Former UBS Banker Receives $104M Whistleblower Award

A former banker with the Swiss global financial services company UBS has received a $104-million whistleblower award from the Internal Revenue Service for detailing to the IRS how UBS advised thousands of Americans to evade taxes. Of course, before receiving his astoundingly generous bounty — the largest individual federal reward in U.S. history — Bradley Birkenfeld spent a couple of years in prison, as he himself advised clients on how to shield their assets from the U.S. tax agency.

After blowing the whistle on his former employer, Birkenfeld was slapped with a 40-month prison term for participating in UBS’s tax evasion program, a ruling his attorneys protested. The former banker’s tipoff opened the door to a 2009 settlement between UBS and the federal government under which UBS paid $780 million and forked over account information on nearly 5,000 of its clients. Since then, more than 35,000 Americans have pursued amnesty programs to repatriate offshore accounts, yielding the government some $5 billion in fines, penalties, and back taxes, according to a statement by Birkenfeld’s lawyers.

“The IRS today sent 104 million messages to whistleblowers around the world — that there is now a safe and secure way to report tax fraud and that the IRS is now paying awards,” Birkenfeld’s lawyers, Stephen Kohn and Dean Zerbe, asserted in a statement. “The IRS also sent 104 million messages to banks around the world — stop enabling tax cheats or you will get caught.”

While the tax agency refused to provide specific details about the case, it acknowledged the $104-million award. “The IRS believes that the whistleblower statute provides a valuable tool to combat tax non-compliance, and this award reflects our commitment to the law,” the agency asserted in a statement.

“While the IRS was aware of tax compliance issues related to secret bank accounts in Switzerland and elsewhere, the information provided by the whistleblower formed the basis for unprecedented actions against UBS AG, with collateral impact on other enforcement activities and a continuing impact on future compliance by UBS AG,” the statement continued.

The IRS Whistleblower Office was initiated in 2007, launching a platform in which whistleblowers can amass up to 30 percent of what the IRS collects as a result of their disclosures.

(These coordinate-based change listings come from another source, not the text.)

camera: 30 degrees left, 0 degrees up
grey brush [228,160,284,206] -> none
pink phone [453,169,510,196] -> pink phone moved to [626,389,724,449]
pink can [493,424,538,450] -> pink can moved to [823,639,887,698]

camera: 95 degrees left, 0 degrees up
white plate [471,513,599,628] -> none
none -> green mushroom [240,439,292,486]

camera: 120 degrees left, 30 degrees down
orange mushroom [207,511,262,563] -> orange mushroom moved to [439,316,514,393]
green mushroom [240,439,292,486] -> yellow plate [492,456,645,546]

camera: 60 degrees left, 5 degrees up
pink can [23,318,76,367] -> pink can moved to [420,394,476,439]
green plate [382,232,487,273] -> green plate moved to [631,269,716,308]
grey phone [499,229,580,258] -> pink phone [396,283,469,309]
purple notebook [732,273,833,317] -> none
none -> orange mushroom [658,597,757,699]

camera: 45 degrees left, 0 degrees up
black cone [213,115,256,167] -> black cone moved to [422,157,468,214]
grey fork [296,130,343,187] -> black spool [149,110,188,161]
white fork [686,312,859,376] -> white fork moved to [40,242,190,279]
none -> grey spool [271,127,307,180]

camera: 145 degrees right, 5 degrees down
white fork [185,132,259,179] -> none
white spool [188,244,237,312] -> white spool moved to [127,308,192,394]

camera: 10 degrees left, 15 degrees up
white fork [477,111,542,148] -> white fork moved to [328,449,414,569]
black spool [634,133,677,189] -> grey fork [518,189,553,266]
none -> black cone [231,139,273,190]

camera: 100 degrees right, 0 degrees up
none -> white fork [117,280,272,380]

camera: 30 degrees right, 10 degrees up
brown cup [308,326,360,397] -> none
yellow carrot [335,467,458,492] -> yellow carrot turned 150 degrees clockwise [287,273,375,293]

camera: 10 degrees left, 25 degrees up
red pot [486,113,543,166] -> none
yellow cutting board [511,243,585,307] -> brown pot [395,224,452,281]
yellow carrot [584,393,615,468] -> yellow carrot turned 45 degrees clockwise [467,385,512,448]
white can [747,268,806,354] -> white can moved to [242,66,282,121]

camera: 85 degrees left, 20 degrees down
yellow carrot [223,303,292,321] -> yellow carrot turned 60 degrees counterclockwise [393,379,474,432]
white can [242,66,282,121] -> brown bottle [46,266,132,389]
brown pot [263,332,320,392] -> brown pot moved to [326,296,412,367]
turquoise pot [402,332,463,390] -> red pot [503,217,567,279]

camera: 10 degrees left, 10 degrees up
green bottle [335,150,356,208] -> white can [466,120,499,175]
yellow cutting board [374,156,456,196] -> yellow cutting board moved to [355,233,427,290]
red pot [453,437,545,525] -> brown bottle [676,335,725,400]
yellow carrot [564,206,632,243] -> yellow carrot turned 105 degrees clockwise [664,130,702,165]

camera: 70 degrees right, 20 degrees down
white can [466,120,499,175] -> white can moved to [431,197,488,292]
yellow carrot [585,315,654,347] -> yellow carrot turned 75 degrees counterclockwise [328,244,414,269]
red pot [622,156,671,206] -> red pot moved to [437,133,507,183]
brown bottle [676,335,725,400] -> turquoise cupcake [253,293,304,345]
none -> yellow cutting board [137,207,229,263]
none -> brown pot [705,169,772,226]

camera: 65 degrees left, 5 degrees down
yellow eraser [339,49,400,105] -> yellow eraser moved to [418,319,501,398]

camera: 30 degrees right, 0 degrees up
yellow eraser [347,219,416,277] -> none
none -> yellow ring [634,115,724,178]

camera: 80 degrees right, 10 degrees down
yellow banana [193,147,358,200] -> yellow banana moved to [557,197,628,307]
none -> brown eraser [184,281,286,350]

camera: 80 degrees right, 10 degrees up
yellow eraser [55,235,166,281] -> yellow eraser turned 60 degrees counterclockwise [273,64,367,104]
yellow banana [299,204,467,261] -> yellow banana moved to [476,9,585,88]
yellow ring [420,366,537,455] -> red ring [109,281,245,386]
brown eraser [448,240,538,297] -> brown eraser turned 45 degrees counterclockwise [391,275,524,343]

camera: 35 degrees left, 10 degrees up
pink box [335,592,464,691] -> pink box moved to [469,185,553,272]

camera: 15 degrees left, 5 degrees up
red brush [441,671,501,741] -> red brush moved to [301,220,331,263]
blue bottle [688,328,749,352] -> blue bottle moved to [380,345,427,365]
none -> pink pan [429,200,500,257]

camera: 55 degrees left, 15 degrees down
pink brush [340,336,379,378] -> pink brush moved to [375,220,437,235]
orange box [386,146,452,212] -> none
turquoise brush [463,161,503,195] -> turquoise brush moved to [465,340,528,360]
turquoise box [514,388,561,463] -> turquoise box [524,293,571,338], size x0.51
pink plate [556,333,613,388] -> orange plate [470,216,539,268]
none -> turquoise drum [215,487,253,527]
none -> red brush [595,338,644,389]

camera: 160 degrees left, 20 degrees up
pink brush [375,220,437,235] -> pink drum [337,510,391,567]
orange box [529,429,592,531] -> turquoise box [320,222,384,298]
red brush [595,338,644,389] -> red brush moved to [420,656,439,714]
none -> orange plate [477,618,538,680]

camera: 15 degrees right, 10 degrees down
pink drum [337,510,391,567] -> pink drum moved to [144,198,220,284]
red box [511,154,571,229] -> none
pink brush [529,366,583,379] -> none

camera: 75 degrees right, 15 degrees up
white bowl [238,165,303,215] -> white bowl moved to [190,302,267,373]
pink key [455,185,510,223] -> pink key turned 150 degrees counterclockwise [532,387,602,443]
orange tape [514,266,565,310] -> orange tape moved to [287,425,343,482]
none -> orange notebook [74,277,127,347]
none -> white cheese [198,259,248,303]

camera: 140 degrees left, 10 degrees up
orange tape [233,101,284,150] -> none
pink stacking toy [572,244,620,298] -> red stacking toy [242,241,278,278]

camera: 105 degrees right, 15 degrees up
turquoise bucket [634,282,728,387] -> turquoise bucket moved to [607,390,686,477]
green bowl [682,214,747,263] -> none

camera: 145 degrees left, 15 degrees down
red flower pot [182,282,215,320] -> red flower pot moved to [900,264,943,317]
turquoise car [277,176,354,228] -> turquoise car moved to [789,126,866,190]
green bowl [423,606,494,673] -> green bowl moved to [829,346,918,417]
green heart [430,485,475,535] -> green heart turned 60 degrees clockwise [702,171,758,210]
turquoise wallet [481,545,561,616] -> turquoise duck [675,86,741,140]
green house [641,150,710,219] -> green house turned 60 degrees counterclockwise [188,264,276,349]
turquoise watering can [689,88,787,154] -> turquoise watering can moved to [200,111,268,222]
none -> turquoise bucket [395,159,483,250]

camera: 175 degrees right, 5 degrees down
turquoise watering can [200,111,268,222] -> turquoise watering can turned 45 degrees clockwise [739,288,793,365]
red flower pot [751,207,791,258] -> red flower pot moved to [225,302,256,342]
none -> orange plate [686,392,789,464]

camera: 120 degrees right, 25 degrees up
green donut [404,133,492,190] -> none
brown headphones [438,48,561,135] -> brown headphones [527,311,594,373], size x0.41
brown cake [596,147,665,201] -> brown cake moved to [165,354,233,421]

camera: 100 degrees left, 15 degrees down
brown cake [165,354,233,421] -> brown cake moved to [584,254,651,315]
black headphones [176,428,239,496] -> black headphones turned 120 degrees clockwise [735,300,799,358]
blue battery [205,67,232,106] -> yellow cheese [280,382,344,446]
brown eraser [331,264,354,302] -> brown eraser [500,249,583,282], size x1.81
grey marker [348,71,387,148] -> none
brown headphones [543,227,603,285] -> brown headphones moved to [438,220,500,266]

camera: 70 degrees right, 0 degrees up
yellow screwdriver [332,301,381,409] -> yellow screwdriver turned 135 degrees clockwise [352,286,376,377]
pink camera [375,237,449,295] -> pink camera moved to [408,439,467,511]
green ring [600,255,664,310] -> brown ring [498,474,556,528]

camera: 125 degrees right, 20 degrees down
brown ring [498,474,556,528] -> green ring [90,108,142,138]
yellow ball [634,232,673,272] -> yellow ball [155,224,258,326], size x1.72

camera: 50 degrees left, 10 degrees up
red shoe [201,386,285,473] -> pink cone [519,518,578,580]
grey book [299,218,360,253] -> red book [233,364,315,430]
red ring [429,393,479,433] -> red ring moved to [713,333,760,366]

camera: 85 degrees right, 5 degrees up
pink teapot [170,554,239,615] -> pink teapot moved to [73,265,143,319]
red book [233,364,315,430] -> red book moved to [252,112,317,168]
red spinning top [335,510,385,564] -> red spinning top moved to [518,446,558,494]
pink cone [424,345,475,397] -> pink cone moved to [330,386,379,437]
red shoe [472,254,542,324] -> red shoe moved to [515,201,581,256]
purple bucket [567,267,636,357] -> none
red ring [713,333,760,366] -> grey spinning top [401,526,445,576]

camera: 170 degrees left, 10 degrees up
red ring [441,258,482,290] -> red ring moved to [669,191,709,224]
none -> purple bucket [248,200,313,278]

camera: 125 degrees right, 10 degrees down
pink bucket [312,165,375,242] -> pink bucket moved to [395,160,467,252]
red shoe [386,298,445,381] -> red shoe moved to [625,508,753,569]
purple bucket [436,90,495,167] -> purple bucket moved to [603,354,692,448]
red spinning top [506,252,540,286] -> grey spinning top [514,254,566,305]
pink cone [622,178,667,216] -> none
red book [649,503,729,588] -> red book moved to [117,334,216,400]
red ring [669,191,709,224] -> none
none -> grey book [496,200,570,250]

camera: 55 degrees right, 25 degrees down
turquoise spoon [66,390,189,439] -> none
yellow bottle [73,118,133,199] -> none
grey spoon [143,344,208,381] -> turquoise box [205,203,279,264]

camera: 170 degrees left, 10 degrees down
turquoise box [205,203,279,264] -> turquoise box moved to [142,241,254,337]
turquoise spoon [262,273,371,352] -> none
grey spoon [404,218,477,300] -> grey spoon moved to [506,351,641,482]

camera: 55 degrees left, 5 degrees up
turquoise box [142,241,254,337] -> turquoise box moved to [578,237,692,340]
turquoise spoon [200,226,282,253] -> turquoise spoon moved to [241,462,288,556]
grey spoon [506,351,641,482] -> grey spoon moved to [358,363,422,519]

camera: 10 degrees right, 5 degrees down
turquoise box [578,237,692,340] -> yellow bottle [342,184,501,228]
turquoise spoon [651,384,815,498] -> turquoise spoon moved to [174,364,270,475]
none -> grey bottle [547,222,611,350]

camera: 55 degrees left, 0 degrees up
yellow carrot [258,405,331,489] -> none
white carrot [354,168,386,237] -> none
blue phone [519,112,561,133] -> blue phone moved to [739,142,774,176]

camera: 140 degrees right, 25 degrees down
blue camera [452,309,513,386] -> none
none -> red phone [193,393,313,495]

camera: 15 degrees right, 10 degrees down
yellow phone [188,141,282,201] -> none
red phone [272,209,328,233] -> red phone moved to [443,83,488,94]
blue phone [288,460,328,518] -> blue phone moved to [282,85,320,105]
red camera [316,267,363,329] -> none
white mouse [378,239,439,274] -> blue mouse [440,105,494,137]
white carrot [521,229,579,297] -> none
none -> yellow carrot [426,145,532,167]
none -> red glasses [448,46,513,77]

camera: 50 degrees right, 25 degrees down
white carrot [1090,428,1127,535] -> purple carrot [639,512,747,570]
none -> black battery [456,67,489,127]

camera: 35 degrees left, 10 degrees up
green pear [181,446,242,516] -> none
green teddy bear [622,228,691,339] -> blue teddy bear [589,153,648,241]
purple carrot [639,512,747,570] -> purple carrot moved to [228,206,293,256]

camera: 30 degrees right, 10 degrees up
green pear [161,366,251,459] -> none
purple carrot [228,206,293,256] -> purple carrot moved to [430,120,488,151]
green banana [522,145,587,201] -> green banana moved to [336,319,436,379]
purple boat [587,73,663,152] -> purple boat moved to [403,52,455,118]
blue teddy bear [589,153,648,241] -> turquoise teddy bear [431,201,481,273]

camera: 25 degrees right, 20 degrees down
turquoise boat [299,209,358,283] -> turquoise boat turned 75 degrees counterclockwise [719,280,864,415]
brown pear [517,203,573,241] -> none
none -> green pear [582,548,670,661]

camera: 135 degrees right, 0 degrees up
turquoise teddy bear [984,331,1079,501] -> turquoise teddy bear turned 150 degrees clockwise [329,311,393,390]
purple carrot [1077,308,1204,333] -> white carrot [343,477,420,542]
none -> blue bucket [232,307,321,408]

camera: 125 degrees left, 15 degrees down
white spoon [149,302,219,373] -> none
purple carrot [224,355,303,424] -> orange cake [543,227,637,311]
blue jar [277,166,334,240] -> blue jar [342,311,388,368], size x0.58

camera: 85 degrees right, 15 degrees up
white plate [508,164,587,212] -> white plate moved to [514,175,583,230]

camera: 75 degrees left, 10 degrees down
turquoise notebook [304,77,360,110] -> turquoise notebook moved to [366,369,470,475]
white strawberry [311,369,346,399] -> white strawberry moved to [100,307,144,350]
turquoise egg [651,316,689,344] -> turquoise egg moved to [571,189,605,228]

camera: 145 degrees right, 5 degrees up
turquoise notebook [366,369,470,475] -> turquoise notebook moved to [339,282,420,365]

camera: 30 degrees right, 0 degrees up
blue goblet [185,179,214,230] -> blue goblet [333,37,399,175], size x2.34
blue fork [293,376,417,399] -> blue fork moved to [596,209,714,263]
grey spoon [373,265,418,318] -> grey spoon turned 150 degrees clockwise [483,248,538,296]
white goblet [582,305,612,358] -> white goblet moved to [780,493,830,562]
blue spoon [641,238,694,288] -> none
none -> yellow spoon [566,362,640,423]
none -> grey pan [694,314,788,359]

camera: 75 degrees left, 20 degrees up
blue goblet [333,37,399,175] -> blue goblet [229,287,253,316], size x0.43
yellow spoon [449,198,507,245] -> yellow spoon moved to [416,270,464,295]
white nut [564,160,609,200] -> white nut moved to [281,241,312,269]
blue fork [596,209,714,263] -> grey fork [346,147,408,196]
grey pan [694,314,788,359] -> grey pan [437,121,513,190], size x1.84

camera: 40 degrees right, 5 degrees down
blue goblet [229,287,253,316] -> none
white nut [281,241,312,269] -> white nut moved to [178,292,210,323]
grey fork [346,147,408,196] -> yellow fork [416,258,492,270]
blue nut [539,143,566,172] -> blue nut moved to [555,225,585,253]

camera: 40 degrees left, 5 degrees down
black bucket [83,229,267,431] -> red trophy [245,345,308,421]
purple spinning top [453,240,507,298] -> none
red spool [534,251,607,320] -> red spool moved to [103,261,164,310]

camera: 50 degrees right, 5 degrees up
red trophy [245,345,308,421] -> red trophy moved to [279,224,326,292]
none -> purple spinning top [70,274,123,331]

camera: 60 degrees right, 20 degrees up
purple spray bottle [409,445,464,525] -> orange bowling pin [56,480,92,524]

The IRS whistleblower program was revamped by Congress in 2006 to hone in on high-earning tax evaders, certifying awards for whistleblowers whose tips lead to collections of at least $2 million in interest, penalties, and unpaid taxes.

“The potential for this program is tremendous, and it’s up to the IRS to continue paying rewards and demonstrating to whistleblowers that the process will work and that they will be heard and protected,” stated Sen. Chuck Grassley (R-Iowa), who helped draft the revised program. “An award of $104 million is obviously a great deal of money, but billions of dollars in taxes owed will be collected that otherwise would not have been paid, as a result of the whistleblower information.”

Countering criticisms about whether rewards should be granted to individuals indulging in criminal activity, Shayne Stevenson, an attorney who has previously represented whistleblowers, said those participating in such criminal schemes generally comprise the most valuable informants. “Oftentimes, the best people to tell you about a fraud are people whose hands aren’t entirely clean,” Stevenson suggested. “You want people who have made some bad decisions in their lives to turn and make some good decisions, and putting out a financial reward is a way to incentivize that.”

More broadly, Birkenfeld’s award should resonate to other financiers with intelligence on tax criminalities, Kohn averred, speaking on behalf of his client. “It’s not about Brad,” the lawyer said. “It’s about how other sources of information, other bankers view the U.S. whistleblower program.” 

Birkenfeld served 31 months of his 40-month sentence after pleading guilty in 2008. He was released in August and is now confined to a residence in New Hampshire, working as a groundskeeper to fulfill his release requirements for a job. “This is the day I thought would never come,” Douglas Birkenfeld said on his brother’s behalf, shortly after the renowned whistleblower was released. “This is a monumental day not only for me, but for every whistleblower worldwide.”

Birkenfeld’s lawyers said he has already received his award check, from which — of course — the tax agency has already withheld taxes.